Again, Security can learn from Ops by putting resistance aside and embracing change. This will lead to innovation and bring Security closer to the DevOps way of working.
4. Automate: Be repeatable, be faster, be a multiplier.
“Why automate? It just means we’ll fail faster if we fail.” Sentiments like this were often used as an excuse for not automating processes. People argued that the time spent developing automated processes would take too long to recoup downstream. And while this was never completely true, it could pass for truth in organizations where infrastructure changes moved slowly.
Embracing the cloud, on the other hand, meant that we needed to find ways of moving faster, and automation was key to that. We took our knowledge and turned it into systems that were faster than us, made others faster, and provided repeatable, scalable, quality outcomes. I’ve often found myself building tools to let others do what used to be my job. What used to be my work can now be performed by many people.
The lesson for Security: What used to be one person or one team’s job may not scale effectively, so Security needs to be innovative and find ways of automating processes and enabling others to become involved in the work.
5. Define: Discover what’s right for your organization.
There’s no one way to implement DevOps in an organization. What works for one organization doesn’t mean it will work for another. Some organizations left the fundamental purpose of Operations intact and put greater emphasis on communication and making sure Development and Operations were always in sync with one another. Some changed the role of Operations inside their organization and experimented with new team formations and responsibilities. With this we saw teams that were a hybrid of Operations and software development, providing productized infrastructure to Development for consumption. Others have experimented with embedding an operations engineer into a development team. The operations engineer’s job is to ensure that the team is designing reliable and resilient services and is helping to ensure that the service remains reliable and performant once shipped.
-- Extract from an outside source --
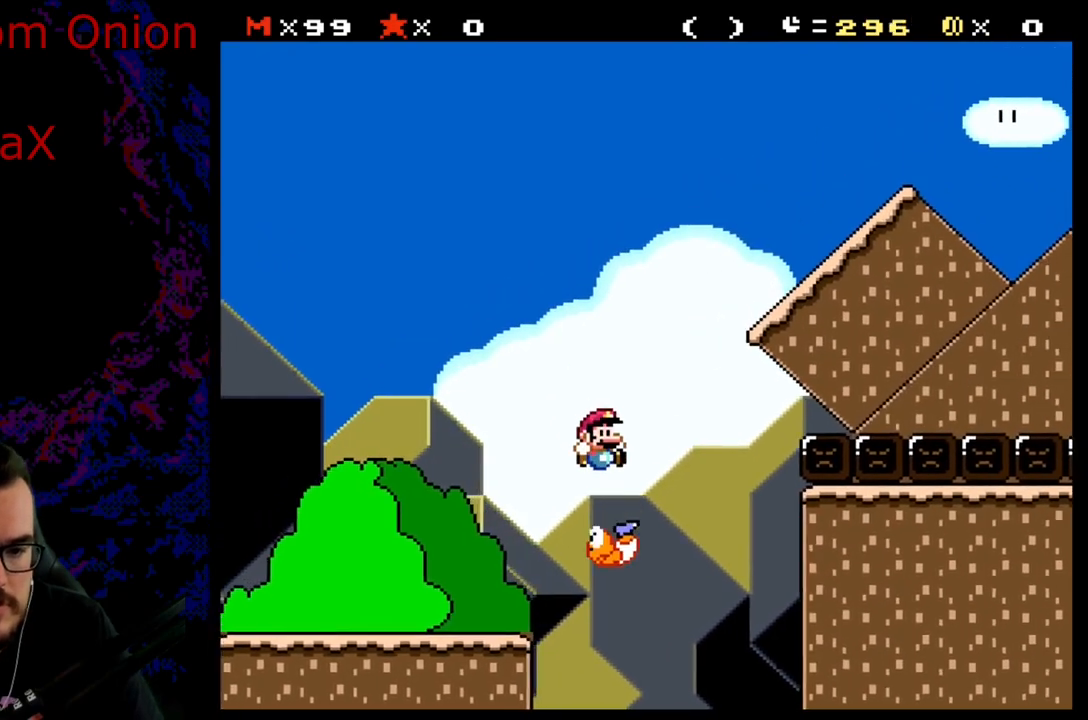
{"buttons": ["Y", "DPAD_LEFT"], "events": [[167, "DPAD_DOWN", "down"], [183, "B", "up"], [183, "DPAD_DOWN", "up"], [183, "DPAD_LEFT", "down"], [183, "DPAD_RIGHT", "up"]]}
There is no single way for Security teams to adapt to the changes ahead. They need to choose the style that works best for their organization. What works at a small startup may not work in a more mature company.
Parting Thoughts . . .
Given the intense threat landscape that surrounds us, there is an urgent need for Security to become part of the DevOps equation. Again, while there is no one way to transform Security into an equal participant along with Dev and Ops, Security can learn from the transition that Ops made in order to become a partner with Dev.